• **Task prompt**
From the passage below on Lord Gill's letters to the Public Petitions Committee, reproduce word for word the section that begins with "Lord Gill again" and ends with "from public disclosure.".

Text below:

Lord Gill again pointed to the lack of declarations of European judges as an example allowing members of Scotland’s judiciary to withhold any information of their wealth, business links & interests from public disclosure.

The seventh letter from Lord Gill to the Public Petitions Committee, dated 21 November 2014 – furnished MSPs with details of judicial recusals.

The top judge gave three examples of recusal matters in his letter to MSPs.

Lord Gill wrote: “The first group of cases are cases where judges or sheriffs realise, in advance of the hearing, that they have a personal interest in the case or have had some personal connection with a party or a witness and, without further ado, recuse themselves. This is by far the most common situation.”

“The second category are cases where judges or sheriffs realise that there is some factor in the case of which the parties may be unaware, that, while not necessitating recusal, might nevertheless cause them concern. In such situations, the appropriate procedure is for the judge or sheriff to draw the matter to the attention of the parties either before or at the outset of the hearing and invite their comments. If either party should suggest that the judge or sheriff should withdraw from the case, it will then be for the judge or sheriff to decide whether or not to withdraw. The legal principles affecting that decision are well established. In cases of this kind, it cannot be said that the judge or sheriff is recusing as a result of representations made by the bench. In reality, the recusal arises because of the initiative of the judge or sheriff in bringing the matter to the notice of the parties.”

“The third situation that could arise is where a judge or sheriff who has an interest that would justify recusal says nothing about it and thereafter has to recuse himself or herself when a party raises the matter. We have no record of any instance of this.”

Notably, not one recusal involved any disclosure of a substantial interest of a judicial figure.

And, underlying the lack of credibility of the current recusals register – not one financial or property related interest recusal of judges who earn up to £220K a year was provided to MSPs.

The eighth letter from Lord Gill to the Public Petitions Committee, dated 1 April 2015, was an eighty seven page summary on changes in the rules on judicial complaints – changes already branded window dressing by the media.

Again, fearing public questions from MSPs, Gill consigned himself to written claims the rules changes were a development after a consultation, conducted by Lord Gill himself.

Gill wrote: “I am pleased to inform you that we have today published the new Complaints About the Judiciary (Scotland) Rules 2015 and associated guidance. As you know the new Rules and guidance were developed following a consultation on the Rules. I also enclose my official response to the consultation and associated documents.”

“The new Rules and guidance for complainers simplify and streamline the process for dealing with complaints and make clear the matters that can properly be investigated.”

However, Moi Ali – Scotland’s first Judicial Complaints Reviewer criticised the rules as lacking.

Ms Ali said: “I conducted a detailed consultation of my own when I was Judicial Complaints Reviewer, speaking with those who had used the complaints process. They deemed it unfit for purpose at that time.”

Ms Ali continued: “I am disappointed that the thrust of my response to the Lord President, based on that feedback from ordinary Scots, has not been incorporated. I asked for more user-friendly, plain English Rules, but this has not happened. I also hoped that a mindset that welcomed complaints and recognised the genuine value of encouraging complaints would have shaped the new Rules, but instead the inbuilt deterrent to complainers remains. The new Rules are an opportunity missed.”

A few weeks after Lord Gill’s last letter to the Public Petitions Committee, Gill retired as Scotland’s top judge at the end of May.

End of Text.
Data section below:

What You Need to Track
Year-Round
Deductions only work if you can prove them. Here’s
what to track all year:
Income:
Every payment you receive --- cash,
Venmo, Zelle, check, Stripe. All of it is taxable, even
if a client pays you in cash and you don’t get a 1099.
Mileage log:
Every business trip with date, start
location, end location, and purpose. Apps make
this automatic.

End of Data section.

• **Exercise answer**
Lord Gill again pointed to the lack of declarations of European judges as an example allowing members of Scotland’s judiciary to withhold any information of their wealth, business links & interests from public disclosure.